Will a deal close and when is the question asked at every sales meeting. And all the responses are biased “opinions”. While Sales Reps have an intuitive sense about their deals, they are also driven by pressure and quota, which will skew their prediction.
If and when a deal closes impacts everything down-stream, from cash-flow to capital allocation to manufacturing to inventory. Get it too wrong and the wheels can fly off the bus, with too much or too little cash or product, either of which materially impacts revenue quality and business optimization. In some cases, someone(s) will lose their job(s).
Through a combination of AI-Enabled analytics and our proprietary scoring methodology we measure the sales prospect and Sales Reps propensity to close a deal by measuring and predicting the cadence and flow of a deal to determine if the deal has a low, medium, or high propensity to close in a defined time frame.
We all know who our top performing Sales Reps are . . . but are they? Often, the Sales Rep that sells the most is not the most efficient at selling, and the most effective selling Rep is not the top selling or most efficient Rep. These are differences with distinctions and not knowing them means the Sales Team is under-performing its potential.
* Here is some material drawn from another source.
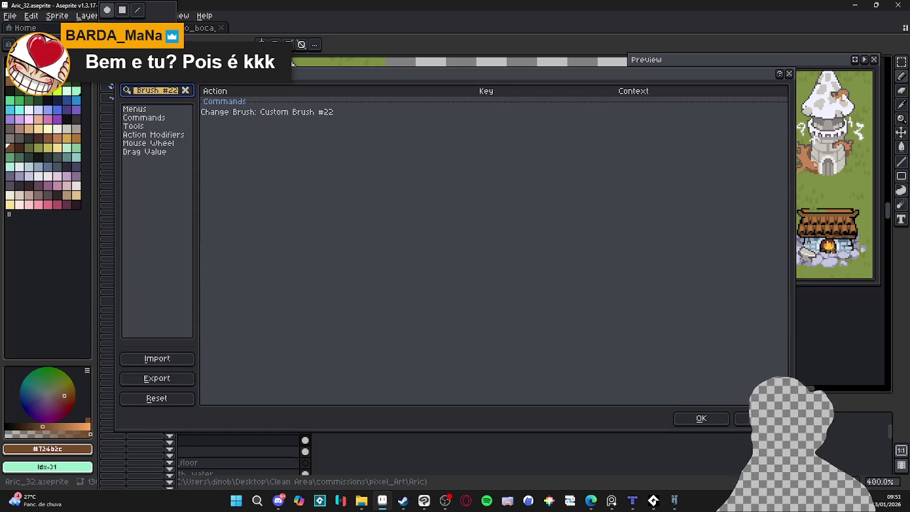
key(Escape)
Many Sales Teams rely on a relatively few Sales Reps to produce the bulk of the sales. This is dangerous. Lose one of these key folk and sales can take a dive. The 80%/20% rule often applies that 20% of the Reps sell 80% of the business, meaning 80% of the costs of the Sales Team has marginal utility.
First, we measure sales, sales effectiveness, and sales efficiency for each Sales Rep against several key indicators. Then we learn what parameters make a Rep high selling or efficient or effective so this can be replicated across the team. We assure measurements have dimensional consistency; i.e. a Rep is measured within, say, the same territory or customer type.
Next, we use our AI-Enabled analytics to predict the future of the trend of Sales Reps or territories or regions to learn the future impact to sales and revenue quality assurance.
A stretch goal is the norm. No sooner are quotas set when the CEO wants another, say, $10 million more revenue. This stretch is usually apportioned proportionally or equally through divisions, or groups, or Reps. But the stretch is often seen as unfair and disruptive.
Sales Team cohesion and morale are impacted when the stretch is deemed unfair or a set-up for failure. Some people who speak-up because their territory can’t support an increase, can find themselves being fired and replaced with someone who will “step-up” to the quota. Often the goal is made, but by exhausting the Sales Team, which leads to Sales Rep turn-over and taking bad or low margin deals.
With AI-Enabled Fair Challenge a user simply enters a “Challenge” value and selects the application of the Challenge across any grouping (e.g. territories, Reps, products, etc.) and receives a prediction of the probability of achieving the challenge and the allocation across the grouping. In Fair Challenge, though the distribution of the Challenge across the group is unequal, each member of the group has the same probability of achieving its Challenge. Thus, the Challenge is fair!
An added value of Fair Challenge is the calculation of the probability of success of meeting the challenge. Here management will have an unbiased assessment of the stretch that will give pause to re-think if the stretch is setting the team up for failure.